OttoBib (www.ottobib.com) focuses exclusively on creating a bibliography or works cited page and does not offer citations for things such as inline or footnote citations. What it does do, however, is make a very clean works cited/bibliography page from ISBNs, and it does it for free with no logins or signup required. It offers MLA, APA, Chicago, BibTeX, and Wikipedia styles. To use it, you input your comma-separated ISBNs into the field on the website, select the style, and click “Get Citations.” It will generate a Works Cited or Bibliography page suitable for copying and then pasting into your document.

Citefast

Citefast (www.citefast.com) is a simple and straightforward citation creator, offering citations for the MLA, APA, and Chicago styles.

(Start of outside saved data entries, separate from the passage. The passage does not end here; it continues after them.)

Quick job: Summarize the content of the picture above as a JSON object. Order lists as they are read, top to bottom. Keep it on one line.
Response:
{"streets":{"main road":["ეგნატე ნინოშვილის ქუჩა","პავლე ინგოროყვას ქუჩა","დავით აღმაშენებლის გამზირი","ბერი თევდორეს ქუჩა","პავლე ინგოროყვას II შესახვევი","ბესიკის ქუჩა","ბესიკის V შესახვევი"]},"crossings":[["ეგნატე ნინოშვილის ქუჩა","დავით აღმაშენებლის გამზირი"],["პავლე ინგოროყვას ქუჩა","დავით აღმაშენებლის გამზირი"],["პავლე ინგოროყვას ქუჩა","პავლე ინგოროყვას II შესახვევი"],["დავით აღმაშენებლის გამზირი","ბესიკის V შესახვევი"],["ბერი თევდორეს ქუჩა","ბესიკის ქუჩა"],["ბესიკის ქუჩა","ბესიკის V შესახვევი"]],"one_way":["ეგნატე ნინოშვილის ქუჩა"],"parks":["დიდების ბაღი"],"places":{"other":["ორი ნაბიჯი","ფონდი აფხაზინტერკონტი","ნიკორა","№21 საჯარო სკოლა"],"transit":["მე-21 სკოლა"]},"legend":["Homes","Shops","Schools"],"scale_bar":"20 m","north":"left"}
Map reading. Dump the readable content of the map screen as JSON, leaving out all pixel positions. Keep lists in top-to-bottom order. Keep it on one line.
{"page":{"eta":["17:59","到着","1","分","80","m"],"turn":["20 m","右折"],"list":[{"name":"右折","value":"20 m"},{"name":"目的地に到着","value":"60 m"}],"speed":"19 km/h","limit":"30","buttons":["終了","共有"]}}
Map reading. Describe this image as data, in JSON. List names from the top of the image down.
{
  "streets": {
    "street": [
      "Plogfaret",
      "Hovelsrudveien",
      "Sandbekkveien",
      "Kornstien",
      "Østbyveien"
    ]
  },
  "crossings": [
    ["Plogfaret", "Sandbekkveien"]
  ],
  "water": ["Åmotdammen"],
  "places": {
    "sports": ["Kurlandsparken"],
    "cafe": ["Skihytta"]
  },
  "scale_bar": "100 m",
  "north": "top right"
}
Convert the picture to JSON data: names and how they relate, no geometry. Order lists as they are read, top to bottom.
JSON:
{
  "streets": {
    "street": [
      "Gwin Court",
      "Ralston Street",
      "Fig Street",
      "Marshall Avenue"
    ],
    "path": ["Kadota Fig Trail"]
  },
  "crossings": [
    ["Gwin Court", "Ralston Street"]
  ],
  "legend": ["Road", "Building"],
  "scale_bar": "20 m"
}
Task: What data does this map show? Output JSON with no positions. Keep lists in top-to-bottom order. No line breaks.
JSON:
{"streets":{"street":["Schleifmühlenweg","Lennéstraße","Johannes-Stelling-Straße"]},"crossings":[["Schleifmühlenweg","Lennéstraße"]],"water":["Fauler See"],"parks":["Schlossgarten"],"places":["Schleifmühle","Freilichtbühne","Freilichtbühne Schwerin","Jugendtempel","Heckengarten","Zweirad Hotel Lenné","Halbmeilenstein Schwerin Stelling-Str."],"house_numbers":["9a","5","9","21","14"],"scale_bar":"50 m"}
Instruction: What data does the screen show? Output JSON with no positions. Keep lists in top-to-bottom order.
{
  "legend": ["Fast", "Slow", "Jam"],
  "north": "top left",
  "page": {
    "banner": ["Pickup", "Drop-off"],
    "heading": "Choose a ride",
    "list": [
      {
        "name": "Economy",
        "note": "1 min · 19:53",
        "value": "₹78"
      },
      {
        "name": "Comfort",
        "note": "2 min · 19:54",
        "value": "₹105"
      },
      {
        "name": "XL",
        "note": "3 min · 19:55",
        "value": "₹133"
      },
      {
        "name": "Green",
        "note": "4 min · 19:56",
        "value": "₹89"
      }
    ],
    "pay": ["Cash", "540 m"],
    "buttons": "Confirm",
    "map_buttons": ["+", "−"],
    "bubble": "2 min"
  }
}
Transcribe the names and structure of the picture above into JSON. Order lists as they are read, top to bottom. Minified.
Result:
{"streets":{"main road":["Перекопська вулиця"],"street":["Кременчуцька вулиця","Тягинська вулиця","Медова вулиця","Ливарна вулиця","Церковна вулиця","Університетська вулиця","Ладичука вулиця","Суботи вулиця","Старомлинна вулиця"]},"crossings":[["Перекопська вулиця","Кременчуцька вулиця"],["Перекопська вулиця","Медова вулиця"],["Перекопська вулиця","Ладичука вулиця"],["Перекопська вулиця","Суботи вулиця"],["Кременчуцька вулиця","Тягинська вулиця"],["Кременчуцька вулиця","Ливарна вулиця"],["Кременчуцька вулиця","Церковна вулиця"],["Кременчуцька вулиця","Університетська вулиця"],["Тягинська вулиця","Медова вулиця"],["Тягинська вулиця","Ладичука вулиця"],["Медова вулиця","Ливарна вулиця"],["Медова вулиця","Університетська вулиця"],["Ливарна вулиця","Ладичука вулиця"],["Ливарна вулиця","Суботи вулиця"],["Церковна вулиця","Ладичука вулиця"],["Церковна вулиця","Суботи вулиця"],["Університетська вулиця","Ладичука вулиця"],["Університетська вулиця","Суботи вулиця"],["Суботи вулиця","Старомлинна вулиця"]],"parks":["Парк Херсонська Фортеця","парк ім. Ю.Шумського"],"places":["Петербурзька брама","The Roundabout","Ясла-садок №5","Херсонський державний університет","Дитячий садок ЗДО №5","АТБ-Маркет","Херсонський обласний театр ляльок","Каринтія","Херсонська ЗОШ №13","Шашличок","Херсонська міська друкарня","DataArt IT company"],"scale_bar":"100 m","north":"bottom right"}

By going to the website at www.citefast.com, you simply select the style, what kind of citation it is, and fill out some information. Citefast then allows you to copy the citation for pasting into a new document, saving the citation to your account—if you have one, account creation is optional—or exporting to a Word formatted .doc file. If you don’t sign up for an account, the citations you create on the website will be deleted after four days; signing up for an account is free and allows you to store unlimited citations.

In Conclusion

There are several good options for citations and works cited/bibliography pages, some of which can be accessed completely free. These tools are but a sampling of the potential options for this category. These 5 tools for citations and bibliographies do represent a fairly simple, and in most cases free, way to generate these important parts of your document, or, at least, the citations themselves. I hope I’ve been able to give you useful information to make your work in citing a little easier. As always, leave comments or questions below, and happy writing!